*Records to process*.
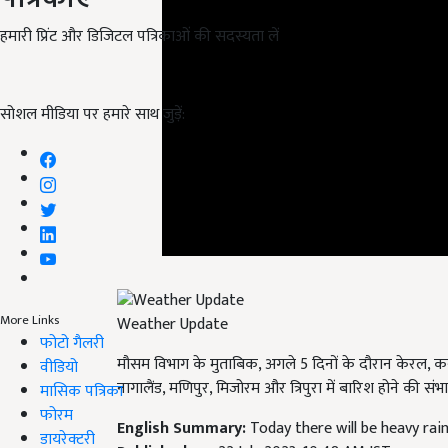
हमारी प्रिंट और डिजिटल पत्रिकाओं की सदस्यता लें
सोशल मीडिया पर हमारे साथ जुड़ें:
More Links
Weather Update
फोटो गैलरी
मौसम विभाग के मुताबिक, अगले 5 दिनों के दौरान केरल, कर्ना
वीडियो
नागालैंड, मणिपुर, मिजोरम और त्रिपुरा में बारिश होने की संभा
मासिक पत्रिका
फोरम
English Summary:
Today there will be heavy rai
डायरेक्टरी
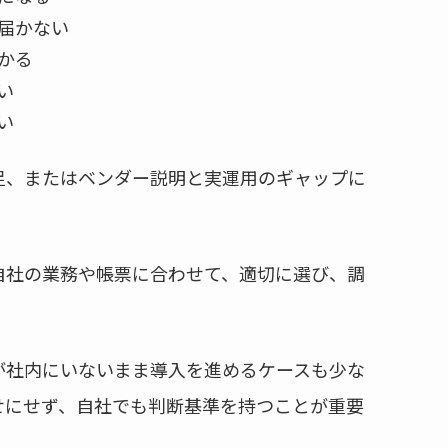
届かない
かる
い
い
足、またはベンダー説明と実運用のギャップに
。自社の業務や帳票に合わせて、適切に選び、調
。
が社内にいないまま導入を進めるケースも少な
せにせず、自社でも判断基準を持つことが重要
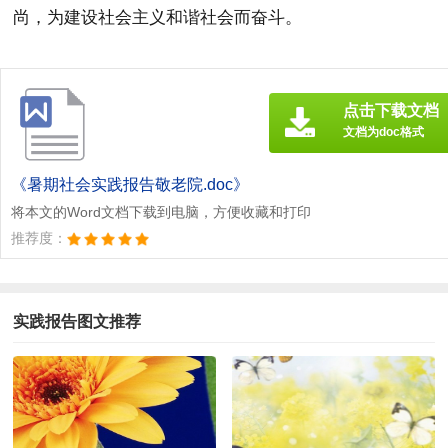
尚，为建设社会主义和谐社会而奋斗。
点击下载文档
文档为doc格式
《暑期社会实践报告敬老院.doc》
将本文的Word文档下载到电脑，方便收藏和打印
推荐度：
实践报告图文推荐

*Try it*. The copy should start at the line that contains "नागालैंड, मणिपुर, मिजोरम", end at the last line of the entries above, and match each line exactly, with pictures dropped.

*Solution for this exercise*.
नागालैंड, मणिपुर, मिजोरम और त्रिपुरा में बारिश होने की संभा
मासिक पत्रिका
फोरम
English Summary:
Today there will be heavy rai
डायरेक्टरी
届かない
かる
い
い
足、またはベンダー説明と実運用のギャップに
。自社の業務や帳票に合わせて、適切に選び、調
。
が社内にいないまま導入を進めるケースも少な
せにせず、自社でも判断基準を持つことが重要
尚，为建设社会主义和谐社会而奋斗。
点击下载文档
文档为doc格式
《暑期社会实践报告敬老院.doc》
将本文的Word文档下载到电脑，方便收藏和打印
推荐度：
实践报告图文推荐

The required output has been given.